We have fielded several calls about market volatility and the 5% pull back in the market during September. Like many of you, recent market trends are disconcerting, but it is important to keep things in perspective. The S&P 500 is up 15.9% through the end of September, up 29.8% since September 30, 2020, and up 70% since March 31, 2020. Despite the tumultuous and unforeseen events of the past 18 months, the market continues to provide positive returns.
But the question still looms, “how much longer will it last?” There are a number of factors that are driving the market. There are also issues that are causing the volatility. Historically low bond yields are forcing investors to put new money into stocks. As long as bond yields remain low, this trend will continue. Despite challenges caused by the Delta variant of COVID, the economy continues to open up. I think this speaks to the resilient nature, and maybe the innate stubbornness, of the American people. On the other hand, political uncertainty, increasing energy prices, international tensions, and global supply chain issues are fueling instability. I don’t believe that any of these issues will subside any time soon.

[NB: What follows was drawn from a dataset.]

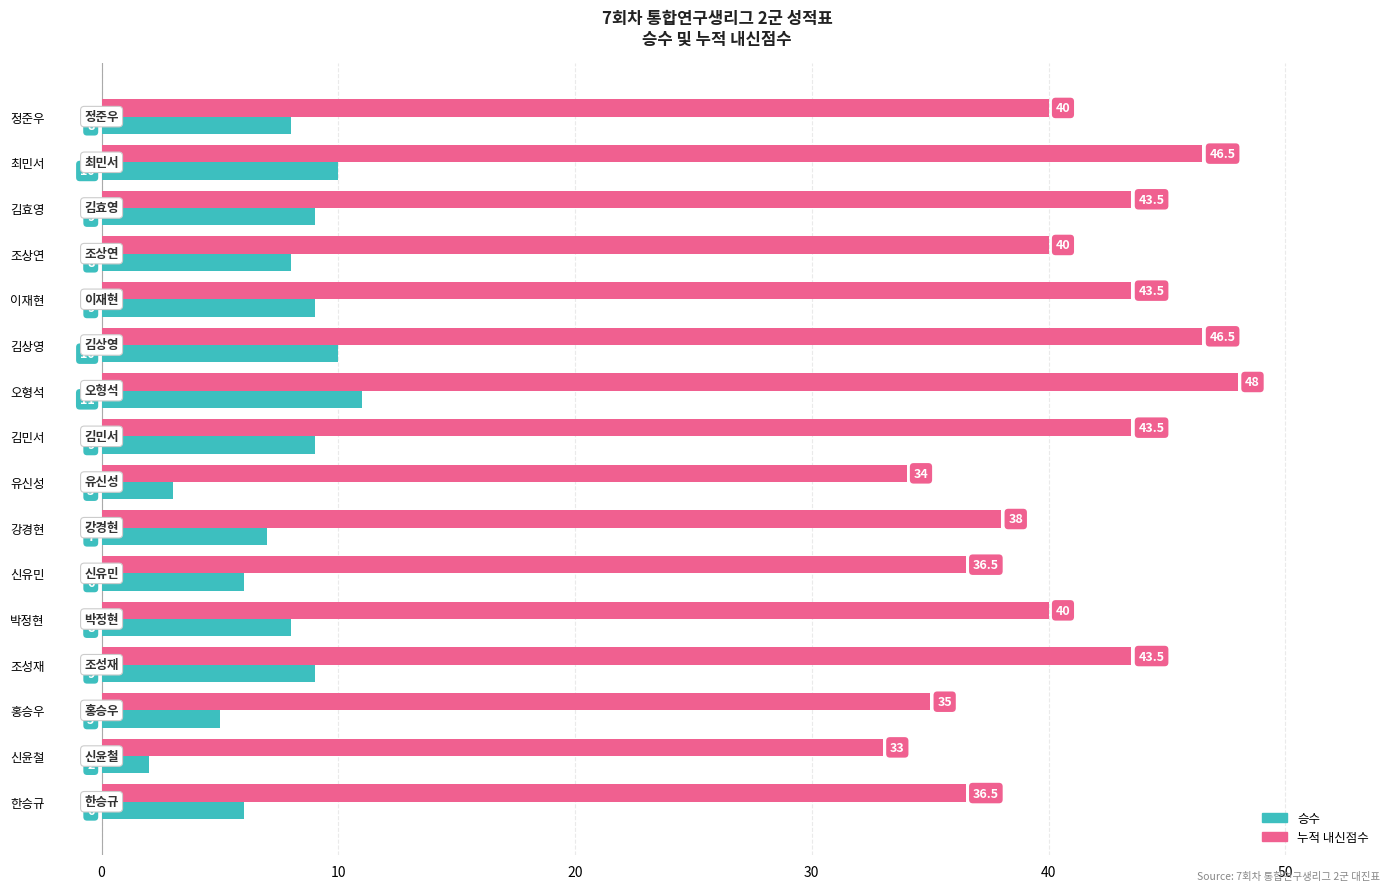

Rank the series at 홍승우 from lowest to highest value.

승수, 누적 내신점수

So, where does this leave us? The Federal Reserve raised their 2022 growth projections from 3.3% to 3.8% in September. This supports our positive outlook on the stock market. We also believe that when the Fed ends its bond stimulus program, the long-term benefits will be positive. While we believe that there will continue to be market volatility, fundamental valuations remain positive and that bodes well for the stock market for the near future. We will continue to stay fully invested, and see no reason to reduce equity exposure at this time given the expected rate of return of stocks compared to bonds.